#rousseauledouanier
Explore tagged Tumblr posts
Text
Antonio Banderas'ın Hitler rolünde Picasso'yu canlandırdığı diziyi izliyorum. Dün gece ressam Henri Rousseau (Gümrükçü) diziye konuk oldu. Dünya dışı masumiyetiyle acı alayların, en çok da Giyom Apollinaire'in yapmacık sarkazmının hedefi olarak. Apollinaire'den oldum olası haz etmem. Mirabeau köprüsünün altından Seine nehri akar, onunla birlikte aşklarımız da alttan akar şiirini okulda ezberlemek zorunda bırakıldığımı hatırlıyorum. İşte bu Apollinaire dün gece Gümrükçü Rousseau'yla alay edip durdu. Üstelik kendisi Paris avangardında sergüzeşt peşinde dönüp durduktan sonra akşam eve gittiğinde annesinden dayak yiyormuş. Koca kazıkken hem de. Tam bir Stephen King yeniyetmesi.

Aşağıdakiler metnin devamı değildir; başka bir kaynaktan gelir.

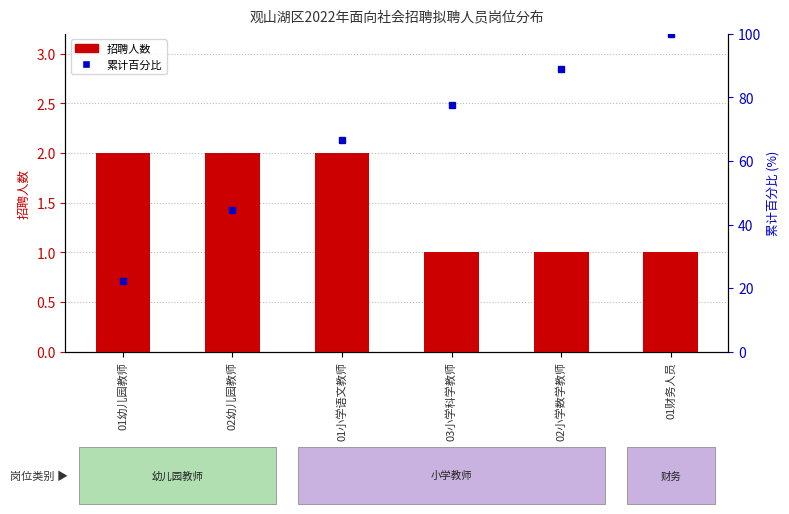

The value of 累计百分比 at 01小学语文教师 is 66.7. True or false?

True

Bir ara o dönemin ünlü sanat simsarı Ambroise Vollard'ın anılarını Türkçeye çevirmiştim. Vollard o kadar dedikoducu biri ki yazarının muazzam egosuna rağmen çevirdiğim en eğlenceli kitaptı diyebilirim. Vollard, Gümrükçü Rousseau'nun naifliğine ilişkin böyle bir sürü hikaye anlatıyordu. Mesela bir gün Gümrükçü saflığından dolayı hapse giriyormuş. Bir yandan resim yapıp bir yandan yandan gümrükte çalışırken, aynı zamanda yaşadığı fakir semtteki genç işçilere (Vollard'a göre kıt kanaat müzik bilgisiyle) müzik dersi veriyormuş. Bu işçilerden biri günün birinde Rousseau'ya sahte çek verip bankada bozdurmasını istemiş. Bizimki de saf saf bankaya gittikten sonra güvenlik nezaretinde karakola götürülüp mahkemeye çıkarılmış. Hikayenin asıl dokunaklı kısmı, avukatın Rousseau'yu beraat ettirmek için ressamın bir tablosunu hakime göstermesi. Tabloyu görünce hakim bu kaçık sahte çek işine giremez diye Rousseau'yu salıvermiş.
Bir başka gün Henri Rousseau, Vollard'ın galerisine gelip kendisinden "Henri Rousseau Ressamdır" diyen imzalı, tasdikli bir belge istemiş. 54 yaşındaki nişanlısının babasına verilmek üzere. Çünkü adam kıt maaşlı bir gümrük memuruna kızını vermemekte diretiyormuş.
Apollinaire'in son herzesi olarak da şöyle bir Rousseau fıkrası anlatıyordu Vollard. Gogol'ün Palto'sunu aratmayacak bir hikaye. Gümrükteki ofisinde Rousseau'ya bir adamın hayaleti dadanmış. Kulağını çekiyor, burnunu sıkıştırıyor, hiç rahat vermiyormuş. "Peki bu adamın hayalet olduğunu nerden çıkardınız?" diye sormuş Vollard. Gümrükçü Rousseau "Mösyö Apollinaire öyle söyledi," diye cevap vermiş.
Gümrükçü Rousseau çakalın teki olsa o gün ve bugün neler değişirdi acaba? Modernitenin en atipik ressamı değil mi? Hele bütün o tropik manzaraları Paris'in dışına bir kez olsun adım atmadan, resimli dergilere ve hayalgücüne sığınarak yaptığı düşünülünce. Ama belki öyle olsaydı, Rousseau'nun Rüya'sı böyle olmazdı.